About this task
Sift the data below and copy out each line that contains the word "plus".

(Beginning of Records for the exercise)

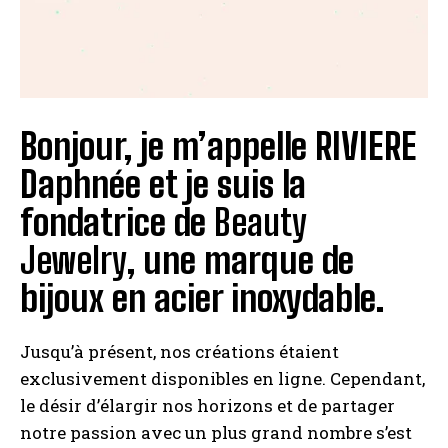
Bonjour, je m’appelle RIVIERE
Daphnée et je suis la
fondatrice de
Beauty
Jewelry
, une marque de
bijoux en acier inoxydable.
Jusqu’à présent, nos créations étaient
exclusivement disponibles en ligne. Cependant,
le désir d’élargir nos horizons et de partager
notre passion avec un plus grand nombre s’est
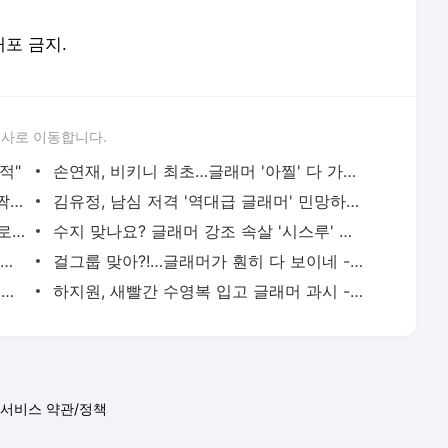
배포 금지.
론사로 이동합니다.
적"
손연재, 비키니 최초…글래머 '아찔' 다 가졌네! - STN NEWS
장윤주, 어마어마한 '톱 글래머' 인증 '깜짝!' - STN NEWS
김유정, 남심 저격 '역대급 글래머' 민망하네! - STN NEWS
박규영, 발레복이라고? 삼각팬티가 그대로 '아찔' - STN NEWS
수지 맞나요? 글래머 강조 속살 '시스루' 깜짝! - STN NEWS
'충격' 유명 남녀 배우, 사귈 때 촬영장서 섹스 - STN NEWS
걸그룹 맞아?!…글래머가 훤히 다 보이네 - STN NEWS
치어리더는 다르네… 속옷인지, 비키니인지 - STN NEWS
하지원, 새빨간 수영복 입고 글래머 과시 - STN NEWS
서비스 약관/정책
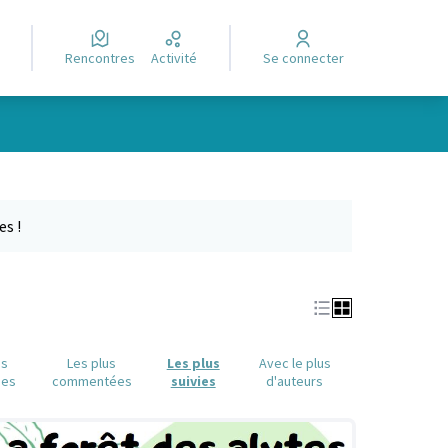
Rencontres
Activité
Se connecter
Leaflet
|
©
OpenStreetMap
contributors
e des points de carte. L'élément peut être utilisé avec un lecteur
es !
us
Les plus
Les plus
Avec le plus
ues
commentées
suivies
d'auteurs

(End of Records for the exercise)

Result of the task
notre passion avec un plus grand nombre s’est
Les plus
Les plus
Avec le plus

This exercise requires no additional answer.